De acordo com a principal autora do estudo publicado na Revista Europeia de Arqueologia, no mês passado, Ulla Moilanen, arqueóloga na Universidade de Turku, Finlândia, “o indivíduo enterrado parece ter sido um membro altamente respeitado da sua comunidade”, uma vez que sobre a sepultura estava “uma manta de penas macias com peles e objetos valiosos”.
Estes dados levaram os investigadores a questionar como é que eram feitas as divisões de género na época e se iam ao encontro das conhecidas hoje em dia como “tradicionais”. “O contexto geral do túmulo indica que se tratava de uma pessoa respeitada cuja identidade de género pode muito bem ter sido não binária”, referiram, no estudo.
Segundo Moilanen, pela quantidade de objetos femininos enterrados na sepultura, a sua condição foi aceite e, “pode não ter sido considerada estritamente uma mulher ou um homem na comunidade da primeira Idade Média”.

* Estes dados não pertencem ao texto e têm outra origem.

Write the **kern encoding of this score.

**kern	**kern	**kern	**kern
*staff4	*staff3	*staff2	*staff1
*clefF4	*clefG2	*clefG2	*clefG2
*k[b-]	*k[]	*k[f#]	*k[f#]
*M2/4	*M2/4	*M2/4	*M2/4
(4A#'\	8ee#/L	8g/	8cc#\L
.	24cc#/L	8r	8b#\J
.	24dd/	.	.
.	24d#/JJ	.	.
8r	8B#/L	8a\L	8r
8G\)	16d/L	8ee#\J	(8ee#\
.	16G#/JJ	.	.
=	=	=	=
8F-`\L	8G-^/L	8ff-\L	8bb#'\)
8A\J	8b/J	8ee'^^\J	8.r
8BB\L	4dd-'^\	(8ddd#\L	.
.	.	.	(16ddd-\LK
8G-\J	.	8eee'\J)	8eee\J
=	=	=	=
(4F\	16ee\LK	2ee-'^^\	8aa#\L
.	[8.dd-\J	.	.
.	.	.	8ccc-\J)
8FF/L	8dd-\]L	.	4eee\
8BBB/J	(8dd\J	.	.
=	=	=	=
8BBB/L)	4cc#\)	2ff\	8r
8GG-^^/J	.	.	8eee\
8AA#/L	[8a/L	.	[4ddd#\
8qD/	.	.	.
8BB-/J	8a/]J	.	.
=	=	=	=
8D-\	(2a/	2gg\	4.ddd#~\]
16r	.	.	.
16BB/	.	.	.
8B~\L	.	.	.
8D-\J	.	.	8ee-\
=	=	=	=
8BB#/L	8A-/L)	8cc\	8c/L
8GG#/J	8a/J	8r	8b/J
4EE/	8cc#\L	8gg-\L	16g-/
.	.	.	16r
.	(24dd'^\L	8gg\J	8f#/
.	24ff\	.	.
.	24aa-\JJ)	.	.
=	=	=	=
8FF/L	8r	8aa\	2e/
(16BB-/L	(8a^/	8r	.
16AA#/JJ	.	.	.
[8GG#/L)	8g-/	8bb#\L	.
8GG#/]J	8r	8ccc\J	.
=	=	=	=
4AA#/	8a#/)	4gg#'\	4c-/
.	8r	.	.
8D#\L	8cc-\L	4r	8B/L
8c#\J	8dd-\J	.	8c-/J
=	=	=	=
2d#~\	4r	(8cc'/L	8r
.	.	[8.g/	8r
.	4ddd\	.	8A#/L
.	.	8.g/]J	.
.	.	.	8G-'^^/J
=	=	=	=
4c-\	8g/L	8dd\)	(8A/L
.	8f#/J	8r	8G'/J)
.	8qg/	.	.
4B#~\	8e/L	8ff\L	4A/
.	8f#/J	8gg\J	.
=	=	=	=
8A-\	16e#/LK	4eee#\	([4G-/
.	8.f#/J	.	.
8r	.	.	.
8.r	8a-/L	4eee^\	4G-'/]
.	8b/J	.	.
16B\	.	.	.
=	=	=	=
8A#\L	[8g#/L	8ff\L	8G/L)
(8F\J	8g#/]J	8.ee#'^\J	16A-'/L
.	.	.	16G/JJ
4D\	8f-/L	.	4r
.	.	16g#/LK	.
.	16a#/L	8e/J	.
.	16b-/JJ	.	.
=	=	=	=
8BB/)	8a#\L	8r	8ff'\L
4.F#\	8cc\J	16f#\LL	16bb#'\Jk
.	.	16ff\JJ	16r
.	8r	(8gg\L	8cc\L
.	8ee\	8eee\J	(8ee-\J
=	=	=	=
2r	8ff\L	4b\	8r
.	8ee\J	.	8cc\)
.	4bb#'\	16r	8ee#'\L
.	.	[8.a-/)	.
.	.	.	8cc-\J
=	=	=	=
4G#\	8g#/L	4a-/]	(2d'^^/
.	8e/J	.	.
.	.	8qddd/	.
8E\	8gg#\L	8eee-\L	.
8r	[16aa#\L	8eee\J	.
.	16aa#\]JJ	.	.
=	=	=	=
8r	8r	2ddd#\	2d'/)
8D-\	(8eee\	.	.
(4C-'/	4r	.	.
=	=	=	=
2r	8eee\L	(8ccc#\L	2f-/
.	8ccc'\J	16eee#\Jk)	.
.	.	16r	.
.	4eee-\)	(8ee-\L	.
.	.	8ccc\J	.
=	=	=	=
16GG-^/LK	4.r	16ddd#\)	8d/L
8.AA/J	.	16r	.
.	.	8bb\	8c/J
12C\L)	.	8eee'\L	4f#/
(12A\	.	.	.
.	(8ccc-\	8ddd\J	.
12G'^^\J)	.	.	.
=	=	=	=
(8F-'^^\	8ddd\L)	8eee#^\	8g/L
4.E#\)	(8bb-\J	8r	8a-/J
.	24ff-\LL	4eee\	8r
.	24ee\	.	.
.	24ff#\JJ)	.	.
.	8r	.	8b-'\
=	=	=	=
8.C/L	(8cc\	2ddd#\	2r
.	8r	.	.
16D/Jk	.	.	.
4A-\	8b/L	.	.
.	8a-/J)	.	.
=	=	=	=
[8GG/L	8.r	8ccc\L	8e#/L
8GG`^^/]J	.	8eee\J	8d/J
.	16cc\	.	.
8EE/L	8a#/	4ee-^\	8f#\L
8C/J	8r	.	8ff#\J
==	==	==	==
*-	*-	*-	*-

A ideia de que “no ambiente ultra masculino da Escandinávia medieval, homens com papéis sociais femininos e homens vestidos com roupas femininas eram desrespeitados e considerados vergonhosos” pode agora ser alterada, com base nesta descoberta. No entanto, o que não se sabe é se a pessoa só foi aceite por já ter uma “posição distinta ou segura na comunidade por outras razões”, explicam os investigadores.
Este estudo, que é já apoiado por “arqueólogos e historiadores”, conseguiu mostrar, de acordo com Leszek Gardeła, investigador do Museu Nacional da Dinamarca, que as primeiras medievais “tinham abordagens e entendimentos muito matizados sobre as identidades de género”.